Auteure, sous la direction de Benjamin Stora, de « L’exil blesse mon cœur : pour une histoire culturelle des artistes algériens en France : 1962-1987 », une thèse de doctorat en histoire soutenue en 2008 à Paris VIII, Naïma Huber-Yahi fait valoir à grand trait la portée de cette BD. « Articulée autour de lieux de mémoire, de faits historiques mais aussi de destins croisés, cette bande dessinée offre des silhouettes et des visages à un « récit manquant », celui de la transmission de luttes à la fois sociales et politiques comme anticoloniales et antiracistes au sein de l’immigration algérienne tout au long de cette présence en France métropolitaine et en particulier au sein des quartiers populaires ».
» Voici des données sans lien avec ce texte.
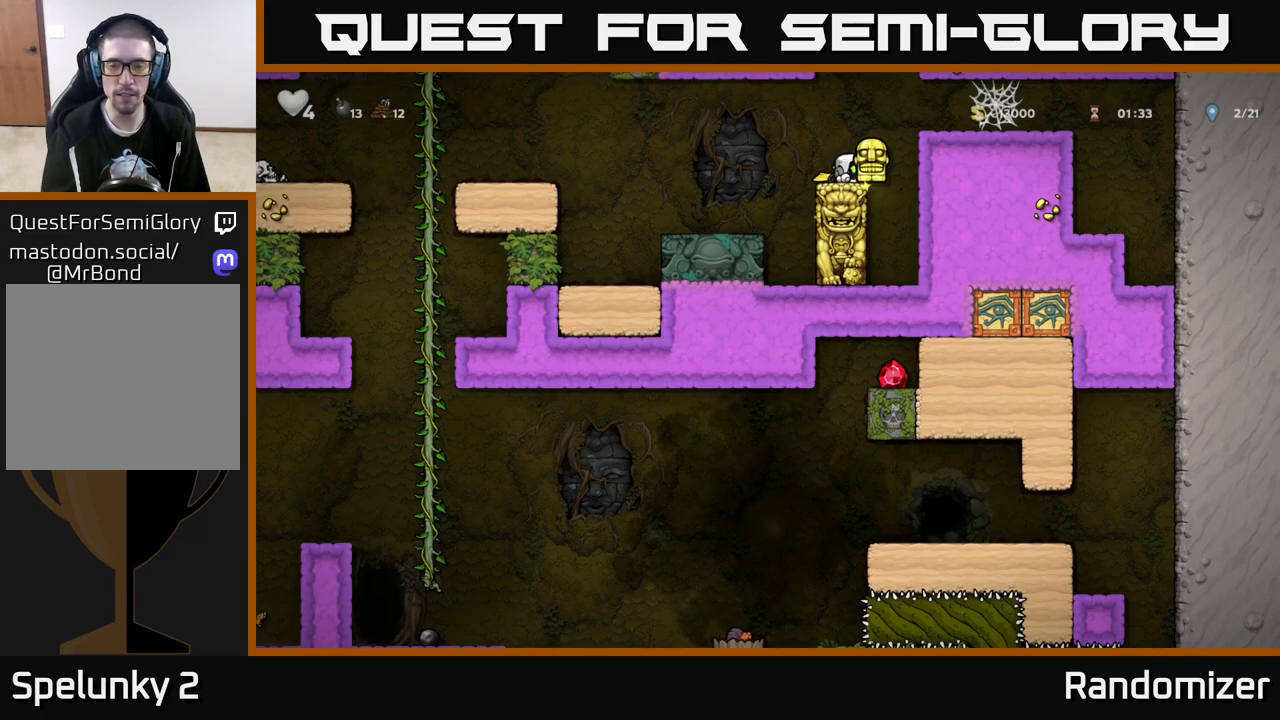
{"buttons": [], "left_stick": "left", "right_stick": "center", "events": [[217, "left_stick", "left"], [250, "A", "down"], [500, "A", "up"]]}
Les yeux rivés sur le rétroviseur du vécu familial, la mémoire rembobinant les chapitres du savoir académique sur l’immigration algérienne, la préfacière tient en haleine le lecteur dès le prologue de la BD. « Telle une épopée de l’exil, on suit pas à pas à travers le siècle la destinée de la génération des parents et de celle des enfants qui dialoguent : de Marseille à Paris, dans les houillères du Nord ou dans l’Est et le monde de la sidérurgie, on rappelle l’héritage intrafamilial des luttes pour l’indépendance algérienne, comme en écho aux mobilisations de la jeunesse immigrée pour un droit de vivre en France dans l’égalité et contre le racisme ».
Le récit dessiné du duo Stora- Le Scanff « revisite des pages oubliées’’ de la présence algérienne en France. L’historienne énumère non sans pertinence les morts du 14 juillet 1953 (au cours de laquelle la police tire intentionnellement sur un cortège du MTLD, ndlr), les attentats xénophobes de 1973 (visant les ressortissants algériens et le Consulat général de Marseille, ndlr) ou encore la nuit noire du 17 octobre 1961. Naïma-Huber Yahi profite de l’opportunité de la préface pour mettre des chiffres sur « Les Algériens en France
En 2019, ils étaient 846 400 ressortissants algériens et 1 207 000 enfants d’Algériens à vivre en France ‘’a minima’’, soit plus de 2,1 millions de personnes sur deux générations. La préfacière tient ses indicateurs de l’INSEE, l’organisme public en charge des statistiques économiques qui, avec l’INED (études démographiques) fait office de référence dans ce registre.
« Les estimations les plus élevées sur plusieurs générations évoquent plus de 4 millions de personnes issues des différentes générations d’immigrés algériens y compris avant 1963 ».
Première communauté étrangère en France, souligne l’historienne, la communauté algérienne de France « fait encore aujourd’hui l’objet de fantasmes et de récriminations, allant jusqu’à questionner le régime dérogatoire dont bénéficient les candidats algériens à l’émigration en France », allusion aux récentes prises de positions qui, de l’ancien Premier ministre Edouard Philippe au député Eric Cioti en passant par Marine Le Pen et Eric Zemmour, ont appelé à l’abrogation de l’accord franco-algérien du 27 décembre 1968 relatif à la circulation, à l’emploi et au séjour des ressortissants algériens et de leurs familles.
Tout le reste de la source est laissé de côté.